→ **TASK ITEM**: The listing is to be returned word for word, without its images.

→ **DATASET EXTRACT**:
________________________________________

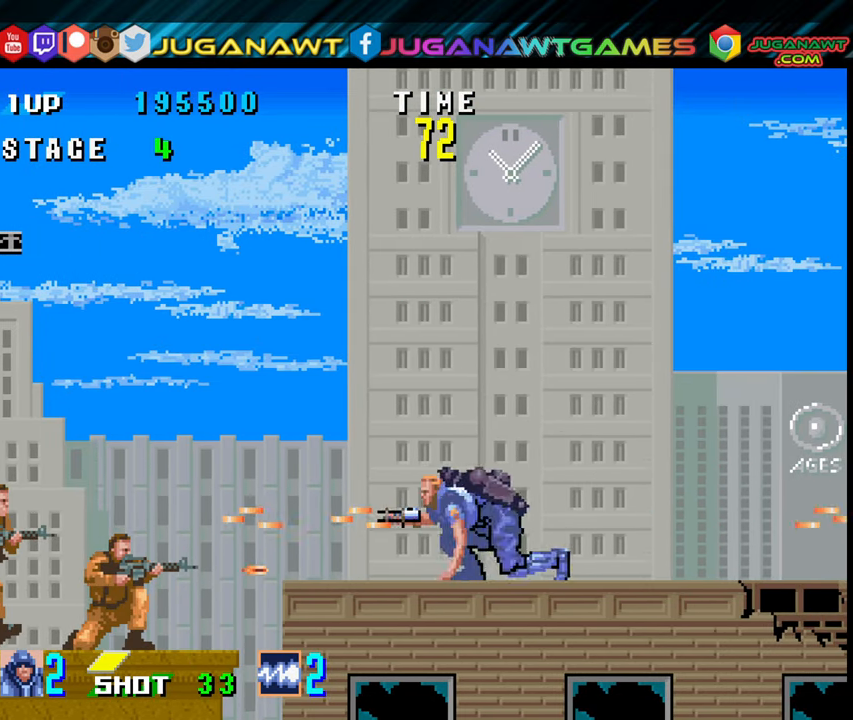
{"buttons": ["A", "DPAD_LEFT"], "events": [[33, "DPAD_LEFT", "up"], [117, "DPAD_RIGHT", "down"], [367, "DPAD_DOWN", "up"], [367, "DPAD_RIGHT", "up"], [417, "DPAD_LEFT", "down"], [500, "A", "down"]]}
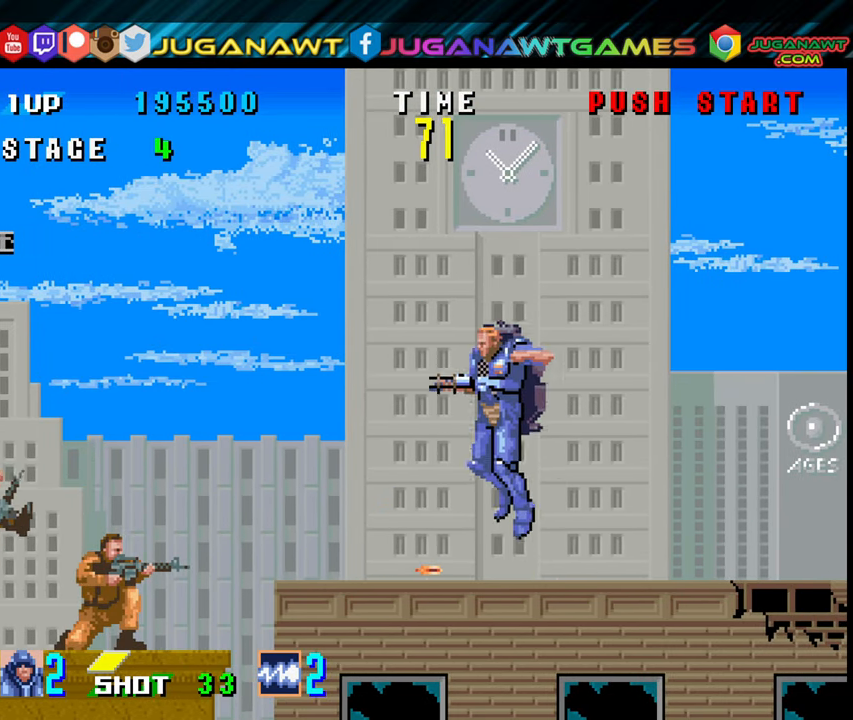
{"buttons": ["DPAD_RIGHT"], "events": [[100, "A", "up"], [100, "DPAD_LEFT", "up"], [200, "DPAD_RIGHT", "down"]]}
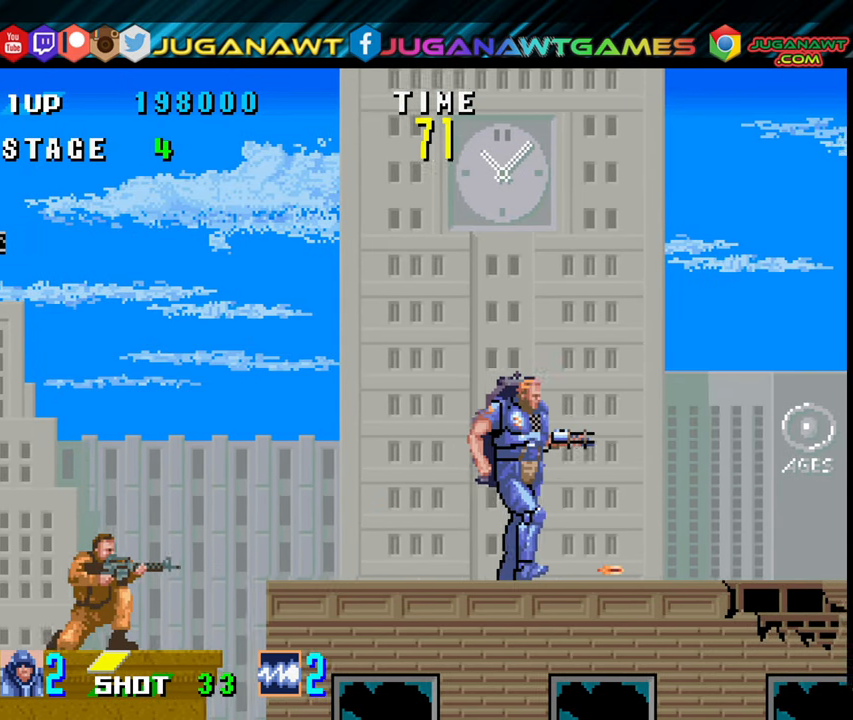
{"buttons": ["DPAD_RIGHT"], "events": []}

________________________________________

→ **EXERCISE ANSWER**:
{"buttons": ["A", "DPAD_LEFT"], "events": [[33, "DPAD_LEFT", "up"], [117, "DPAD_RIGHT", "down"], [367, "DPAD_DOWN", "up"], [367, "DPAD_RIGHT", "up"], [417, "DPAD_LEFT", "down"], [500, "A", "down"]]}
{"buttons": ["DPAD_RIGHT"], "events": [[100, "A", "up"], [100, "DPAD_LEFT", "up"], [200, "DPAD_RIGHT", "down"]]}
{"buttons": ["DPAD_RIGHT"], "events": []}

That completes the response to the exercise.